Stan Choe
Updated ,first published
Wall Street remains at record highs after better-than-expected data but Australia’s stock market is expected to bounce back on Monday.
The ASX is set to slide, with futures on Saturday pointing to a loss of 42 points, or 0.5 per cent, at the open. The Australian dollar was trading lower at US72.34¢ at 8.56am AEST.
The bad news continues at CSL which announced on Monday a further $5 billion in write-downs after lowering its revenue outlook for 2026 to $US15.2 billion and net profit (excluding restructuring and impairment charges) to $US3.1 billion.
It pointed to the immunoglobulin inventory crisis in the US and its Albumin business in China as a big part of the recent cutbacks. The stock has already halved since last August.
On Wall Street, the S&P 500 rose 0.8 percent to an all-time high on Friday after a report said U.S. employers added 115,000 more jobs than they cut last month, even as the war with Iran raises oil costs and uncertainty for everyone. The Dow Jones gained 12 points, or less than 0.1 percent, and the Nasdaq group gained 1.7 percent for its own record.
While employment declined from March’s level, it was still nearly double what economists had expected. And it helped the S&P 500 close its sixth week of gains, the longest since 2024. The U.S. stock market has been rising since late March, in part on hopes that the war will not mean a worse situation for the global economy and that the Strait of Hormuz will reopen to allow oil tankers from the Persian Gulf to ship again.
It remains to be determined whether those hopes are justified or wishful thinking. US forces attacked and disabled two Iranian oil tankers on Friday after exchanging fire with Iranian forces in the Strait of Hormuz. It is the latest in the fighting and cast doubt on a month-long ceasefire that the US has insisted is still in place.
The price of Brent crude rose 1.2 percent to settle at $US101.29 a barrel following the latest flare-ups. That’s below its high of $US119 during the war, but still more expensive than its level of about $US70 from late February before the fighting began.
One big thing helping to support the US stock market despite the uncertainty of the war is the strong profits that companies have been reporting for the beginning of 2026.
Monster Drink jumped 13.6 percent after the energy drink maker joined the parade of companies topping analysts’ expectations for profit and revenue for the latest quarter. It benefited from strong growth outside the United States, with net sales from there accounting for about 45 percent of its total, the highest percentage ever for the company.
Akamai Technologies jumped even more, 26.6 percent, after its results eclipsed earlier expectations. It announced a $US1.8 billion deal to provide cloud infrastructure services to an unnamed customer over seven years. Cybersecurity and cloud computing companies are benefiting from increased investment in artificial intelligence technology.
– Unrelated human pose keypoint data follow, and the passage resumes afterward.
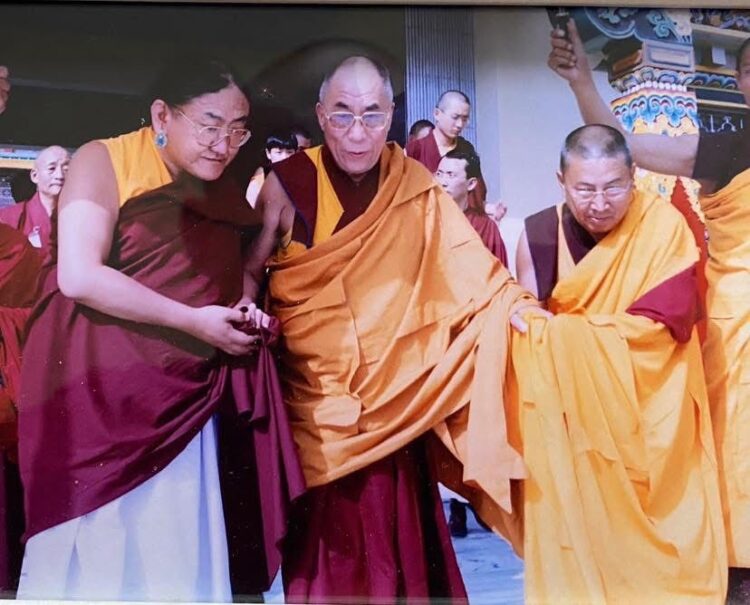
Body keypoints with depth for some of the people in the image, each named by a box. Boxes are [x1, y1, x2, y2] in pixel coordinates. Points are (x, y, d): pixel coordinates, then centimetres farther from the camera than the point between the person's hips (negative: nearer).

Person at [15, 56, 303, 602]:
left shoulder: (225, 197, 12)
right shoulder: (104, 160, -6)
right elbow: (79, 275, -19)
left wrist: (246, 312, 2)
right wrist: (196, 321, -17)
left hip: (187, 402, 6)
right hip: (102, 391, -5)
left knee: (177, 559, 9)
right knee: (95, 557, 4)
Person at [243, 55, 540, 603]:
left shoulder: (416, 189, 2)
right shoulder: (288, 184, -5)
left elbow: (467, 262, -1)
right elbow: (249, 270, 4)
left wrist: (513, 303, -14)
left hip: (394, 395, 2)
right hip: (314, 394, -1)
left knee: (395, 529, 8)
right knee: (325, 534, 4)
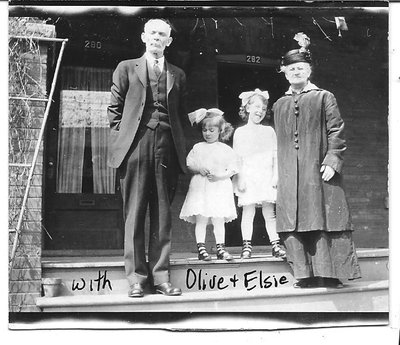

Strong demand for AI helped CoreWeave report revenue for the most recent quarter that was more than double what it was a year earlier, but its net loss was worse than analysts had expected. It also issued a range of earnings forecasts for the current quarter that fell in half below analysts’ expectations. Shares of the company, which offers AI computing power to customers on the cloud, fell 11.4 percent.
All told, the S&P 500 rose 61.82 points to 7,398.93. The Dow Jones Industrial Average added 12.19 to 49,609.16, and the Nasdaq composite rose 440.88 to 26,247.08.
In stock markets abroad, indexes fell across Europe and Asia. Germany’s DAX lost 1.3 percent, and Hong Kong’s Hang Seng fell 0.9 percent in the two biggest losses.
South Korea’s Kospi was an exception, rising 0.1 percent to another high.
In the bond market, Treasury yields fell and remained low after an earlier report suggested sentiment among US consumers was stuck near the lowest level since 2022. Consumers told a survey from the University of Michigan that they are worried about higher gasoline prices and taxes, although their expectations for inflation in the coming year were slightly reduced.
The yield on the 10-year Treasury fell to 4.36 percent from 4.41 percent late Thursday and from 4.45 percent earlier this week.
Lower yields could lower mortgage rates and other types of credit going to American households and businesses, which could boost the economy. Lower yields also tend to push up the prices of stocks and other types of investments.
The 10-year Treasury yield, though, remains above its pre-war level of 3.97 percent.